→ **HOW TO COMPLETE THIS TASK**
Hunt through the entries for the word "lines" and copy each line in which it appears.
_ _ _
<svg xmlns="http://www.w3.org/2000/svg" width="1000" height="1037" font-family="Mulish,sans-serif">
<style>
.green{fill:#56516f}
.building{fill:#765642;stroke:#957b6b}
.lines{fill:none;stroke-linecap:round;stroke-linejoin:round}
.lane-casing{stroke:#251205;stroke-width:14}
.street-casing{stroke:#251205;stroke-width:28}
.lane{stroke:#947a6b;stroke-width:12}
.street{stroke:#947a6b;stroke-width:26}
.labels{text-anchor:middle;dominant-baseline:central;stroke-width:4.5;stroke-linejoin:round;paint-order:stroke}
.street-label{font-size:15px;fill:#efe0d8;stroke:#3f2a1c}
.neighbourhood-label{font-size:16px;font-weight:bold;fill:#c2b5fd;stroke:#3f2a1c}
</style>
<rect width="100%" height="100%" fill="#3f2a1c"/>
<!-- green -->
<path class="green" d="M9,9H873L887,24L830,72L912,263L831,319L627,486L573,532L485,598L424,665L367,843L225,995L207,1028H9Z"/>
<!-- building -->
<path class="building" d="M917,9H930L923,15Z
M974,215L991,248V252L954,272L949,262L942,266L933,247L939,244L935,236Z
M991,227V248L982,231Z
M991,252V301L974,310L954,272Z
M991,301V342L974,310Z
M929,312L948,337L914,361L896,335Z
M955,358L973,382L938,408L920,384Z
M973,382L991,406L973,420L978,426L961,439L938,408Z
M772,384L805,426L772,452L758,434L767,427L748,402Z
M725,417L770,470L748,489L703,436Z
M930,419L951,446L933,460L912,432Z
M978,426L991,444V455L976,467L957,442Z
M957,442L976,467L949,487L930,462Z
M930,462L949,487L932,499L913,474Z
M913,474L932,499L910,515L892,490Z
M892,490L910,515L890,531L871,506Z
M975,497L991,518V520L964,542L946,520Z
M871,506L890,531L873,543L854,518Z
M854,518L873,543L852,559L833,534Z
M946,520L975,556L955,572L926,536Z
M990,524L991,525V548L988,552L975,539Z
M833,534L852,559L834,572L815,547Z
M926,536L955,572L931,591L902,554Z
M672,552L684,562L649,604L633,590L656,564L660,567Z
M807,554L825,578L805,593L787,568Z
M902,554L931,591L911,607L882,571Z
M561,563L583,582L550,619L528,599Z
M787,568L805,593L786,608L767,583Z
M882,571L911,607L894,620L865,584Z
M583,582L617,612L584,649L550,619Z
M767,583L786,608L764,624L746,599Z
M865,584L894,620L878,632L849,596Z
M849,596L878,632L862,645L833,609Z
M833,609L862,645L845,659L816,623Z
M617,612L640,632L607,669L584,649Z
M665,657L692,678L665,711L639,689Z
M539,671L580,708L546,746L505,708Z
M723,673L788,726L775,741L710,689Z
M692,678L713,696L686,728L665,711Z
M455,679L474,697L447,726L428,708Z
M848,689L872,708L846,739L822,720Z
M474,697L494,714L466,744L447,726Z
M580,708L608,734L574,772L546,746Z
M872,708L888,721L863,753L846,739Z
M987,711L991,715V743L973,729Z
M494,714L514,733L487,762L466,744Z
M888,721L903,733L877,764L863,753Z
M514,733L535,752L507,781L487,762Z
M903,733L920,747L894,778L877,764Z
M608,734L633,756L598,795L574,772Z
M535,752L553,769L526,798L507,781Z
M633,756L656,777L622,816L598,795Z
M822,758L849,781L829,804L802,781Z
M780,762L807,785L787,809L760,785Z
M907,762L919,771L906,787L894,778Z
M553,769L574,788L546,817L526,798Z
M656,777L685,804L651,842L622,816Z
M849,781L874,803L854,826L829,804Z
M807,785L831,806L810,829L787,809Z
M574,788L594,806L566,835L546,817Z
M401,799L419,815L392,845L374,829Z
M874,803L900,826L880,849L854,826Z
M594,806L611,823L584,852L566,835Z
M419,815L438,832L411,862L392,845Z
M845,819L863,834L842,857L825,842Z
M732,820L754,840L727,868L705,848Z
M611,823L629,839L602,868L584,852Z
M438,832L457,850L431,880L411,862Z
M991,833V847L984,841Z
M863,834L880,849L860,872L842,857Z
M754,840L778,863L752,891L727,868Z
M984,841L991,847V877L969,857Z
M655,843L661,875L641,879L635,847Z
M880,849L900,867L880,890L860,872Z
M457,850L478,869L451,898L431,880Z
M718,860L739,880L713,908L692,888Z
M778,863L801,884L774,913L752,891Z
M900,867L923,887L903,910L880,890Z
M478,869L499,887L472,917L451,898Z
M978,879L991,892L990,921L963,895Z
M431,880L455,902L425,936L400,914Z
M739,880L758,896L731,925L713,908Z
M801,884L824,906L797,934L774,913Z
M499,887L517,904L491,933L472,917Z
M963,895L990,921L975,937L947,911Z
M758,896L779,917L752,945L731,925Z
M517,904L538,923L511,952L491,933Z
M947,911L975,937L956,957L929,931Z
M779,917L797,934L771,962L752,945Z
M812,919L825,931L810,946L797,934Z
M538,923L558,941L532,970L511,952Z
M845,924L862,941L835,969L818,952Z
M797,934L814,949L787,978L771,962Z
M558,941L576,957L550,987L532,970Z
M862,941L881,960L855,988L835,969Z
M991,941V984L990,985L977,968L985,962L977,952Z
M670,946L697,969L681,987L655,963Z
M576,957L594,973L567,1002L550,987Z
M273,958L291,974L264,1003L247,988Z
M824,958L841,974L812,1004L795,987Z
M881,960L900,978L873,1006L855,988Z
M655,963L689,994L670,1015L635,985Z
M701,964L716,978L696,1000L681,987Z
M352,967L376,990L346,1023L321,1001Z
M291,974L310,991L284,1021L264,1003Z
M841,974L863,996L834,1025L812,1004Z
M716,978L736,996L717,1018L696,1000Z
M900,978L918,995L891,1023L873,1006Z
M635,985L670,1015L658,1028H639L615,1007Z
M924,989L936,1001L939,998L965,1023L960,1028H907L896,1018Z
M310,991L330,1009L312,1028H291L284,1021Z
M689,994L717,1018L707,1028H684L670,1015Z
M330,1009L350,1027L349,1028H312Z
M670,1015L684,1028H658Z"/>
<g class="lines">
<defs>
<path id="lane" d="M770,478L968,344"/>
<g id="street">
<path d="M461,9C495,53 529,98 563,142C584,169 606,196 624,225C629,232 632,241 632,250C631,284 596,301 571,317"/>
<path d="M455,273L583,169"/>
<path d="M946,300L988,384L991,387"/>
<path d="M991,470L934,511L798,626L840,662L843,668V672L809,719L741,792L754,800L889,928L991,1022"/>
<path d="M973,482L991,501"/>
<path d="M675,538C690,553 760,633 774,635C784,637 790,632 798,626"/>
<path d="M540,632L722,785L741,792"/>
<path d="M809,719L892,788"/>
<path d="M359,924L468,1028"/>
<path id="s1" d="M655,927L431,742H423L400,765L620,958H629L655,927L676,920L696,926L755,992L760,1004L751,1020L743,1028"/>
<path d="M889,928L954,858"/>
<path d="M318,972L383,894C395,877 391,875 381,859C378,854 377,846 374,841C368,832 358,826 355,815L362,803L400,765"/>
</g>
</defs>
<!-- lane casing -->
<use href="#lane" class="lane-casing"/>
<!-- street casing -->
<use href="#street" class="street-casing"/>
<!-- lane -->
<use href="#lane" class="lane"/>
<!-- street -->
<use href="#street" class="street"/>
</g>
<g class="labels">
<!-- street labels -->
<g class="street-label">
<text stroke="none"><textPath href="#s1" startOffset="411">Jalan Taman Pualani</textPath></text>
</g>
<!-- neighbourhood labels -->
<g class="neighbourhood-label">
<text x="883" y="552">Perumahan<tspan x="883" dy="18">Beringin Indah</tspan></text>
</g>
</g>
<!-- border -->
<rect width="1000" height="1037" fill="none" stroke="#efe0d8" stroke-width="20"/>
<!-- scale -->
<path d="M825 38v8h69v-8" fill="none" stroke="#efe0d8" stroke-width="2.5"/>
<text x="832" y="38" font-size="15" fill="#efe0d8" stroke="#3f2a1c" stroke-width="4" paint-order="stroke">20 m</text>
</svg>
_ _ _
→ **ANSWER SECTION**
.lines{fill:none;stroke-linecap:round;stroke-linejoin:round}
<g class="lines">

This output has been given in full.